According to GFI, 46% of SMEs were having declining sales figures and 37% showed flat growth. Therefore as a measure to curb their expenses most of the SMEs are cutting down their expenses on IT. In 2009, 44% of SMEs are planning to cut down their IT budget, and only 19% plan to increase.

IT security was ranked 6th in the priority list, with 23% willing to invest in this area. Over last 3 quarters, 78% think external IT security more concerning than internal ones, with 88% being concerned about threats from virus attacks, 87% of them for accidental data corruption and 77% for spam. Many of the SMEs do not make their employees sign on IT security policies.
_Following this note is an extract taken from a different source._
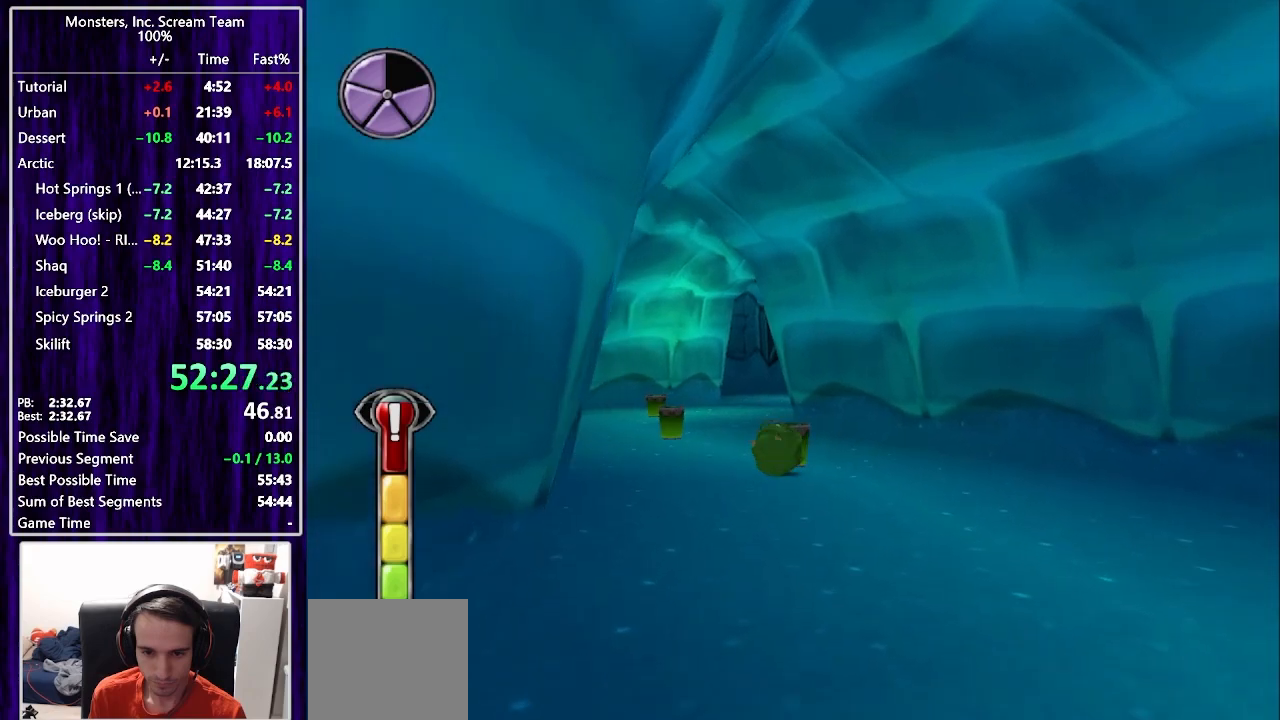
{"buttons": ["SQUARE", "DPAD_UP", "DPAD_LEFT"], "left_stick": "center", "right_stick": "center", "events": [[117, "DPAD_LEFT", "down"], [200, "DPAD_LEFT", "up"], [333, "SQUARE", "up"], [400, "DPAD_LEFT", "down"], [433, "SQUARE", "down"]]}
When it comes to internal security, only 50% are concerned about data theft by employees, 55% about virus attack through USB and 59% about staff losing USB sticks.

72% of them however feel that, if the recession continues, the level of threat to IT security will increase.

Because of lack of knowledge regarding the emerging internal threat, the security system in these organizations is not up to the mark. 100% of firms use basic security measures such as password protection and antivirus software. But the most vulnerable ones being portable basic storage device network access management (45%), network event blogger (55%), web filling (61%).

Security regarding sensitive information is also inadequate, as only 41% are unable to identify potential sensitive data, 64% check for viruses before allowing the laptops to link to the network and only 47% can track information about uploaded or downloaded software.